Pakar ekonomi Universitas Mataram Ihsan Ro'is memandang kegiatan ekspor sedimen laut ke luar negeri dapat merugikan Indonesia untuk jangka panjang (tempo.co, 23/9/2024). Daratan negara pengimpor pastinya akan semakin luas, sementara yang terjadi di Indonesia justru kerusakan alam.
Pieter Zulkifli mengingatkan bahwa kebijakan tambang pasir ini bukan hanya tentang ekonomi, tetapi juga dinamika politik. Terlebih, izin yang dikeluarkan di akhir masa jabatan bisa mengundang berbagai konsekuensi. Pieter Zulkifli menduga izin ekspor pasir laut ini akan menguntungkan negara-negara seperti Singapura dan Tiongkok, yang saat ini membutuhkan material untuk memperluas wilayahnya (kompas.com, 27/9/2024).
Diberlakukannya kembali kebijakan ini mengonfirmasi bahwa negara lebih mengutamakan cuan tanpa mempertimbangkan masalah lingkungan. Keuntungannya pun mustahil dinikmati rakyat. Paling-paling berputar di lingkaran oligarki. Alih-alih lepas, ternyata cengkeraman kapitalisme semakin lekat.
Sungguh, itulah kapitalisme. Ideologi rusak buatan manusia yang memang membolehkan pengusaha mengeruk SDA (sumber daya alam) termasuk eksplorasi tambang milik umum. Walhasil, lagi-lagi rakyat kebagian kerusakan dan kerugiannya. Dengan membuka keran ekspor pasir laut, tampak bahwa penguasa tidak sedang menjalankan fungsinya dengan baik. Penguasa malah merugikan dan membahayakan umat serta kedaulatan negara.
Kapitalisme menjadikan peran negara mandul. Penguasa hanya menjadi regulator yang menguntungkan pihak tertentu (pengusaha/oligarki). Aturannya tidak memperhatikan kerusakan lingkungan, apalagi dampaknya untuk rakyat. Tidak ada upaya sama sekali untuk membuat rakyat sejahtera, yang ada hanya kemakmuran kelompok dan keluarganya semata.

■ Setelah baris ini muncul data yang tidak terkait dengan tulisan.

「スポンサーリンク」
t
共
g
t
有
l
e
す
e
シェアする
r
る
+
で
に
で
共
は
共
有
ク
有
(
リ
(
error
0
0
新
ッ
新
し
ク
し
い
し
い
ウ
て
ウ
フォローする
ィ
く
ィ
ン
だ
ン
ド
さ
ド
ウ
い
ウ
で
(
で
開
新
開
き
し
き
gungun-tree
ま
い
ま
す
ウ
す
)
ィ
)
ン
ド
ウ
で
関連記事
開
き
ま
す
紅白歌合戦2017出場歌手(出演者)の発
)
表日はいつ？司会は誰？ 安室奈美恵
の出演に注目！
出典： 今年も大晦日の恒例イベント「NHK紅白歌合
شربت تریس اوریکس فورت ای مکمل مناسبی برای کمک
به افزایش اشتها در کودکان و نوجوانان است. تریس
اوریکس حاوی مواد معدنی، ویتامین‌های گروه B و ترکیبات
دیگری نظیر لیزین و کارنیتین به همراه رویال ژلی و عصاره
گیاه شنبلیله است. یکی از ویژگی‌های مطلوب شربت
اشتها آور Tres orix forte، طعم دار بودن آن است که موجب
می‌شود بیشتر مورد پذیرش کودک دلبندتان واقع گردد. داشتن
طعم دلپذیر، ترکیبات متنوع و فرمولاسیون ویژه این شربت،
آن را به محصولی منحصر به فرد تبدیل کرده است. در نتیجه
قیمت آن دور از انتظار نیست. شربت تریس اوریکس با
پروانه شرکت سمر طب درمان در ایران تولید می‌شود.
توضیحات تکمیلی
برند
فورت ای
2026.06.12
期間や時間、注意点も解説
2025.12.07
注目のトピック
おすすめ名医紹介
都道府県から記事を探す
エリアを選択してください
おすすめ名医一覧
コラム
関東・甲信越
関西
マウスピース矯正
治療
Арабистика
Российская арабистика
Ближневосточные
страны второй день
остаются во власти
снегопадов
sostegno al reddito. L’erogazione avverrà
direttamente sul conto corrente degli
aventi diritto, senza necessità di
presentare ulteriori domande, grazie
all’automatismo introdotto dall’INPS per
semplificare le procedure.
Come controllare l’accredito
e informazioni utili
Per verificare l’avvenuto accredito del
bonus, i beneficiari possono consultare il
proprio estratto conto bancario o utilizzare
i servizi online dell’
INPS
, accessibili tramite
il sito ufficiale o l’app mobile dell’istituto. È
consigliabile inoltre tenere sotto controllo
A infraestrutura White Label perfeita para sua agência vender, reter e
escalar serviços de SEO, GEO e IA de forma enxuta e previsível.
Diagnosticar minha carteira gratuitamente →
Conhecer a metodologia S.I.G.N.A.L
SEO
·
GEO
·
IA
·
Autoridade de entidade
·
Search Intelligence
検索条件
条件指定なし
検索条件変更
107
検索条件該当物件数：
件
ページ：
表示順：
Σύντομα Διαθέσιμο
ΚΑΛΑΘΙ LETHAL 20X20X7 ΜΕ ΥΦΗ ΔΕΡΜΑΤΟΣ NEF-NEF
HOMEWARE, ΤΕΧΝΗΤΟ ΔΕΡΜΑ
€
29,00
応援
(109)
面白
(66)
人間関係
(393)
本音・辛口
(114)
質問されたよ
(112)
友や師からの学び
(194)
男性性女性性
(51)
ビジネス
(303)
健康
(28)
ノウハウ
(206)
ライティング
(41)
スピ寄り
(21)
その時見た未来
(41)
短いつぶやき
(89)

Pemimpin besutan demokrasi akan menghalalkan segala cara untuk mencapai tujuan materialistisnya. Tidak akan ditemukan jiwa kepemimpinan dalam dada mereka. Yang ada hanya bualan dan janji-janji manis. Pencitraan dan pembohongan publik adalah hal biasa bagi pemimpin yang diasuh oleh sistem demokrasi-kapitalisme. Rakyat tidak dapat bersandar pada siapa pun, karena antara pemimpin, penegak hukum, para pemodal, dan mafia bersatu untuk mengambil SDA guna memperkaya diri.
Fakta menyakitkan seperti itu tidak akan terjadi andai rakyat meminta penguasa kembali pada aturan Islam. Dalam pandangan Islam, fungsi negara adalah riayah suunil ummah, yang berarti mengurus seluruh urusan rakyat. Sebagai pihak yang mengurus, negara (penguasa) harus mengutamakan kepentingan dan kemaslahatan rakyat dengan memenuhi kebutuhan mereka, menjamin hak-hak mereka, serta melindungi dari bahaya, bukan melayani kepentingan korporasi.
Penguasaan negara dalam sistem Islam kafah (Khilafah) tidak akan menetapkan kebijakan yang membahayakan manusia dan alam. Negara akan menjamin terpenuhinya kebutuhan sandang, pangan, papan, pendidikan, kesehatan, dan keamanan. Untuk mewujudkan hal itu, negara membuat kebijakan yang memudahkan rakyat mengakses kebutuhannya, membuka lapangan kerja seluas-luasnya, dan sebagainya. Memberikan fasilitas pendidikan, kesehatan, dan keamanan, secara gratis bagi setiap individu.
Negara akan mengelola SDA milik umat secara mandiri sehingga hasil pengelolaannya dapat dinikmati rakyat dengan harga yang sangat terjangkau. Negara juga sangat memperhatikan lingkungan dengan melakukan kajian AMDAL pada aktivitas eksplorasi dan eksploitasi SDA agar keseimbangan lingkungan senantiasa terjaga.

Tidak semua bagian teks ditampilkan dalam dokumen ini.